Triste penser, en prison trop obscure
Triste penser, en prison trop obscure,
L’honneur, le soin, le devoir et la cure
Que je soutiens des malheureux soudards,
Devant mes yeux desquels j’ai la figure,
Qui par raison et aussi par nature
Devaient mourir entre piques et dards,
Plutôt que voir fuir leurs étendards,
Quand de te voir j’ai perdu l’espérance.
Me font perdre de raison l’attrempance*.
Toujours Amour par fermeté procure
Qu’à désespoir point ne fasse ouverture ;
Mais tous malheurs viennent de tant de parts
Qu’ils me rendent indigne créature,
Tant que d’erreur à mon chef fais ceinture.
Ces yeux baignés vers toi font les regards,
Ne faisant plus contre ennui les remparts ;
Si n’est avoir ton nom en révérence,
Quand de te voir j’ai perdu l’espérance.
Mais je ne sais pourquoi tourna l’augure
En mal sur moi : car ma progéniture
Eut tant de bien, qu’en tous lieux fut épars.

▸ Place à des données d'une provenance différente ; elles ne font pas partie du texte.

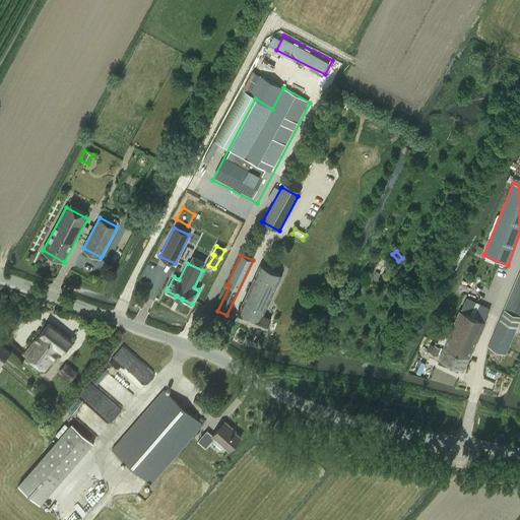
[(240,309),(236,317),(237,317),(266,329),(268,323),(271,317),(263,314),(266,308),(281,274),(260,264),(240,309)]
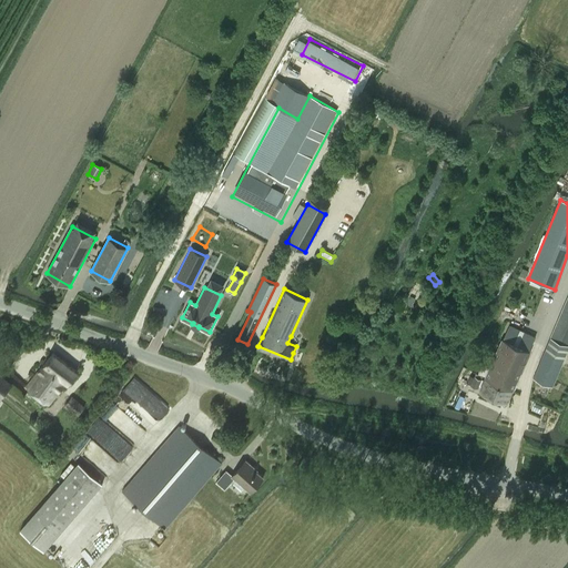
[(567,296),(550,337),(567,344),(567,296)]
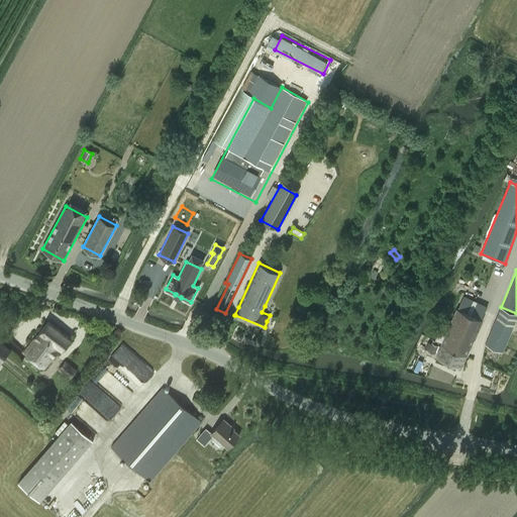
[(386,279),(373,272),(363,292),(377,299),(386,279)]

Plaisir pour deuil était lors leur vêture ;
Plaisante et douce y semblait nourriture
De leurs sujets gardant brebis ès parcs,
Toujours battirent lions et léopards ;
Mais j’ai grand’peur n’avoir tel heur en France,
Quand de te voir j’ai perdu l’espérance.
Oh ! grande Amour, éternel, sans rompture**,
Dont l’infini est juste la mesure,
Dismoi, perdraije à jamais ta présence ?
Donc, brief verras sur moi la sépulture :
L’esprit à toi, pour le corps pourriture,
Quand de te voir j’ai perdu l’espérance.